Schauen Sie sich das an. Besonders die ersten 2 Minuten. Dieser klinkenputzende Vertreter der alten Schule. "Abgezapft und originalverkorkst von Pallhuber & Söhne." Ist das nicht herrlich? Die Weine stammen aus den 70ern. Da hat Mutti noch pappsüßen Wein aus dem Römerkelch getrunken. Die Etiketten waren undurchschaubar und vollgestopft mit unaussprechlichen Lagennamen - etwas, das erst in den letzten Jahren durch wohltuenden Minimalismus auf den Etiketten abgelöst wurde.
Die 70er, das war in der Weinzeitrechnung das letzte Jahrzehnt ohne Moderne. Ohne Glykolskandal. Ohne Trockentrinker. Ohne Weinforen im Internet. Da war es hip, deutschen Wein süß zu trinken und ihn gleichzeitig scheußlich zu finden (was er in der Masse auch oftmals war). Wer was ordentliches wollte, kaufte französisch.
In den 70ern fing das verkorkste deutsche Weingesetz von 1971 an zu greifen - im negativen Sinn. Das es ziemlicher Mumpitz ist, Weinqualität abhängig von den süßen Öchslegraden zu machen, fiel erst eine lange Zeit später auf.

EXTRAHIERTE EINTRÄGE:
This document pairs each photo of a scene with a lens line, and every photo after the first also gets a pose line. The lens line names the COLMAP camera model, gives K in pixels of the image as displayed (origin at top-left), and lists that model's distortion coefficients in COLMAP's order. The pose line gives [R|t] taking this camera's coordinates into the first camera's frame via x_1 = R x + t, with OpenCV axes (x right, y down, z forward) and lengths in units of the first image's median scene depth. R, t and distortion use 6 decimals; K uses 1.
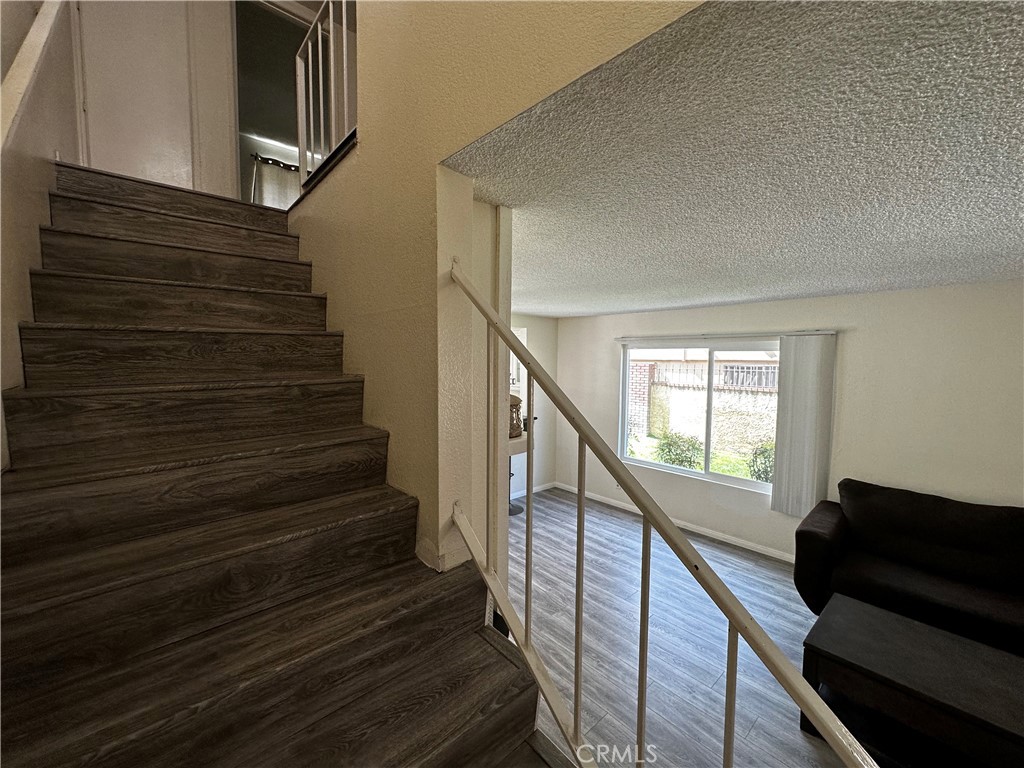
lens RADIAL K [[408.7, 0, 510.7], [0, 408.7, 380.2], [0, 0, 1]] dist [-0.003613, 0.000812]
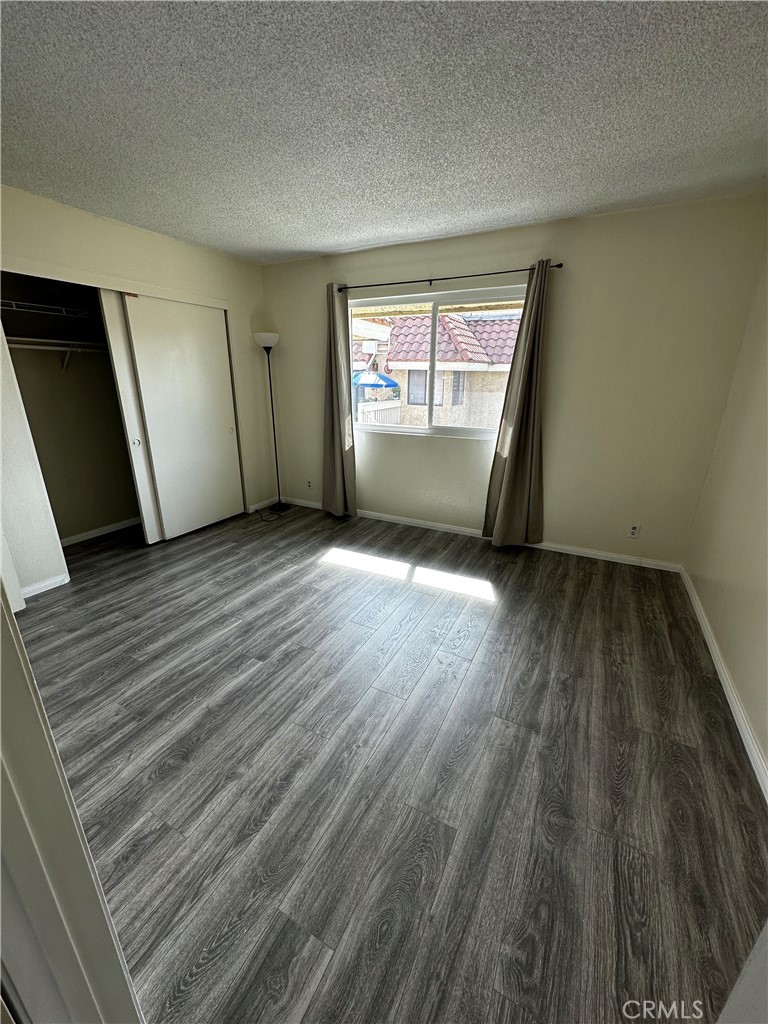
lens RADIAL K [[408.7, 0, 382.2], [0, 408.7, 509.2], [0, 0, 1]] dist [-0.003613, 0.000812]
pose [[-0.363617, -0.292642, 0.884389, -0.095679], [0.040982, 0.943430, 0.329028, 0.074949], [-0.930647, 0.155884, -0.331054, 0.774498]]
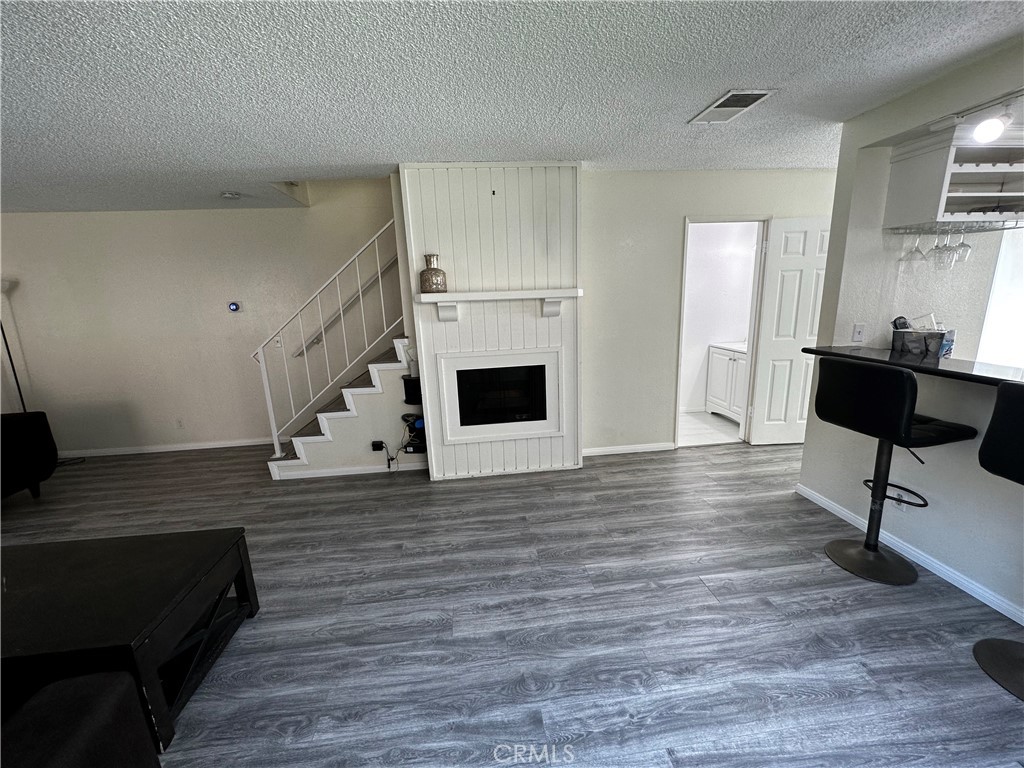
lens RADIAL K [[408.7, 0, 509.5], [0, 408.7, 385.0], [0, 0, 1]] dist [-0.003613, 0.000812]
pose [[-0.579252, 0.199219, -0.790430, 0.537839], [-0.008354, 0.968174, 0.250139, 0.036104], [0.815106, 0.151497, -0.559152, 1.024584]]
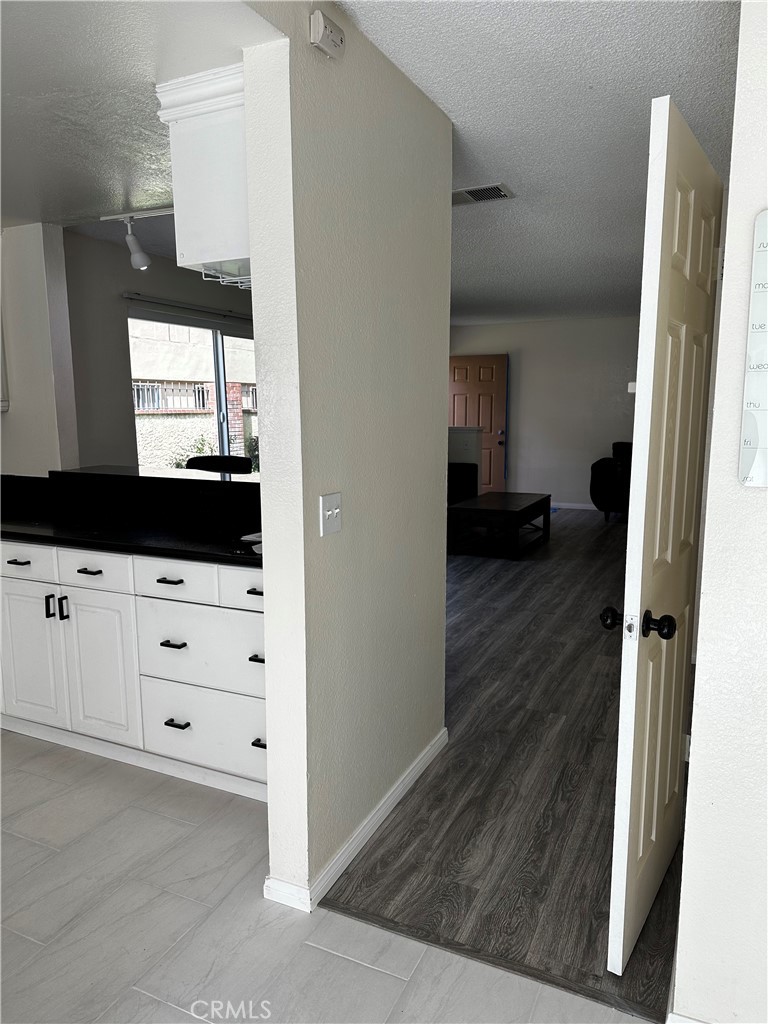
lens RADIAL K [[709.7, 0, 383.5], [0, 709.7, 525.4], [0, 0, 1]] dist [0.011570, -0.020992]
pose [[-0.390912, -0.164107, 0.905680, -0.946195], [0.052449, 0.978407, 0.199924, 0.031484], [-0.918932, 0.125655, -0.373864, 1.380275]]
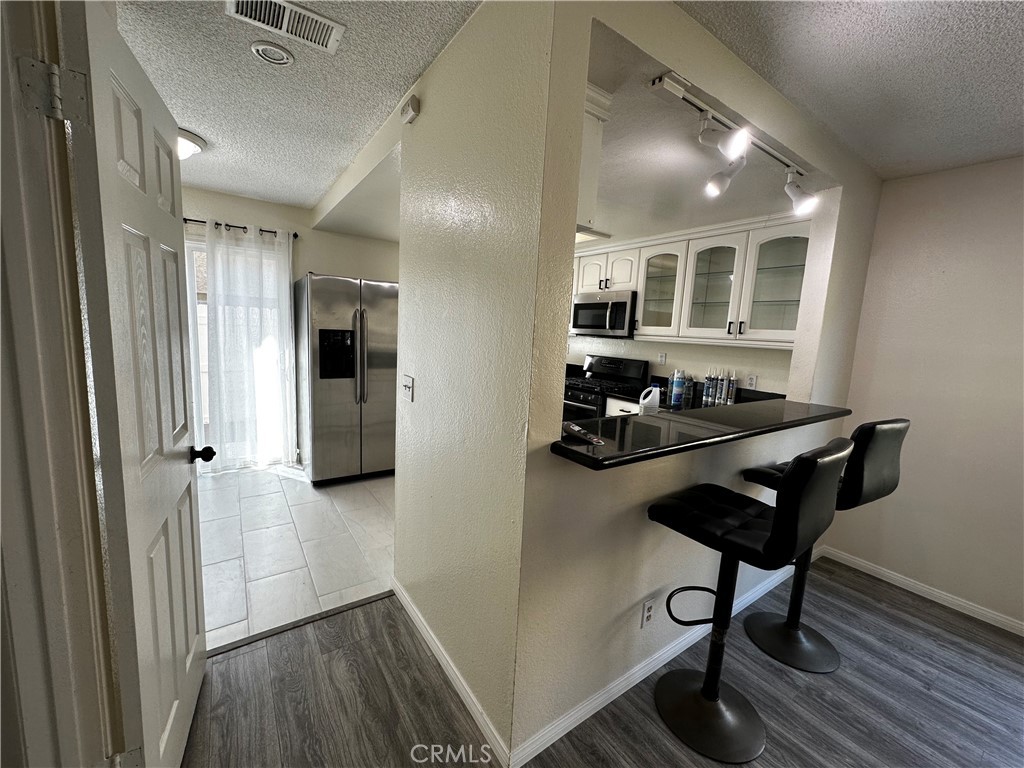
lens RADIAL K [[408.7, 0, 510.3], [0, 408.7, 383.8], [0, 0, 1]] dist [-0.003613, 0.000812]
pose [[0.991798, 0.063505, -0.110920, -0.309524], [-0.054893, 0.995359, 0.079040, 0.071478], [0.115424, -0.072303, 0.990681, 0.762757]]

AUFGABE:
Schreiben Sie im Text über deutschen Wein der 70er das Stück von "Die 70er, das" bis "Zeit später auf." ab und ersetzen Sie darin "Mumpitz" durch "Unfug".

ANTWORTFELD:
Die 70er, das war in der Weinzeitrechnung das letzte Jahrzehnt ohne Moderne. Ohne Glykolskandal. Ohne Trockentrinker. Ohne Weinforen im Internet. Da war es hip, deutschen Wein süß zu trinken und ihn gleichzeitig scheußlich zu finden (was er in der Masse auch oftmals war). Wer was ordentliches wollte, kaufte französisch.
In den 70ern fing das verkorkste deutsche Weingesetz von 1971 an zu greifen - im negativen Sinn. Das es ziemlicher Unfug ist, Weinqualität abhängig von den süßen Öchslegraden zu machen, fiel erst eine lange Zeit später auf.